As a business operating in markets all around the world, we believe diversity brings benefits for our customers, our business and our people. This is why HSBC is committed to being an inclusive employer and encourages applications from all suitably qualified applicants irrespective of ethnicity, religion, age, physical or mental disability/long term health condition, marital status, sexual orientation, gender identity, gender expression, genetic information (including characteristics and testing), military and veteran status, and any other characteristic protected by local law in the jurisdictions in which we operate. Within the work place you will have access to various employee resource groups which aim to promote and achieve a healthy work / life balance and support our diversity ambitions.  HSBC has in place processes in order to avoid nepotism, which means to avoid creating circumstances in which the appearance or possibility of conflicts of interest may exist within the hiring process.

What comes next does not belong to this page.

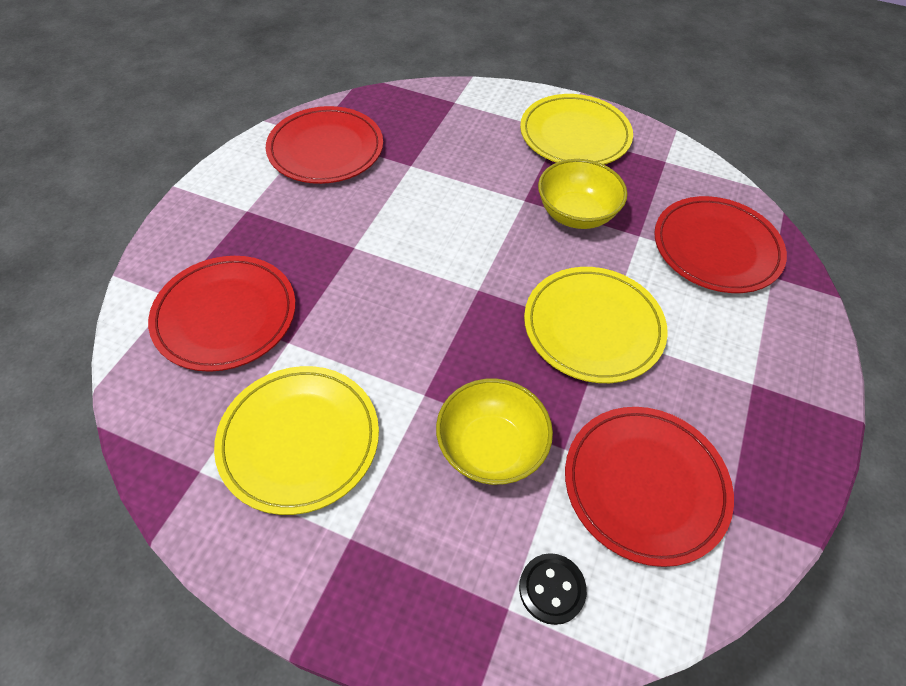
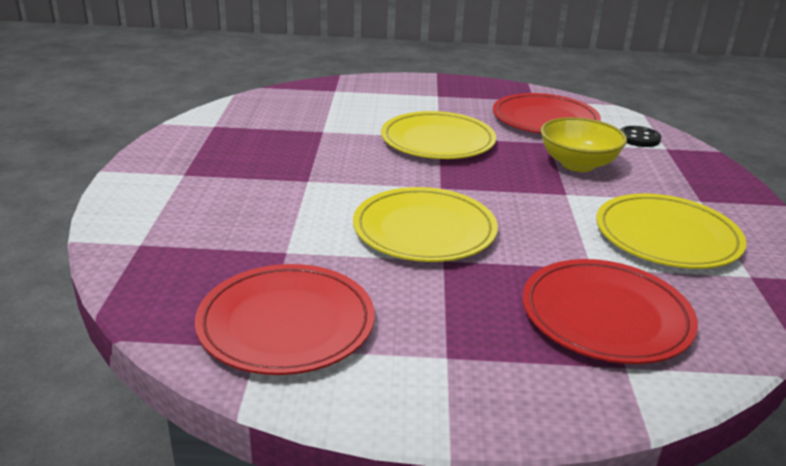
camera: 110 degrees left, 25 degrees down
(575, 135) = (188, 166): yellow plate -> yellow plate (424, 230)
(576, 214) = (312, 156): yellow bowl -> none
(716, 248) = (318, 106): red plate -> none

We want everyone to be able to fulfil their potential which is why we provide a range of flexible working arrangements and family friendly policies.

As an HSBC employee in the UK, you will have access to tailored professional development opportunities and a competitive pay and benefits package. This includes private healthcare for all UK-based employees, enhanced maternity and adoption pay and support when you return to work, and a contributory pension scheme with a generous employer contribution.

Personal data held by the Bank relating to employment applications will be used in accordance with our Privacy Statement, which is available on our website.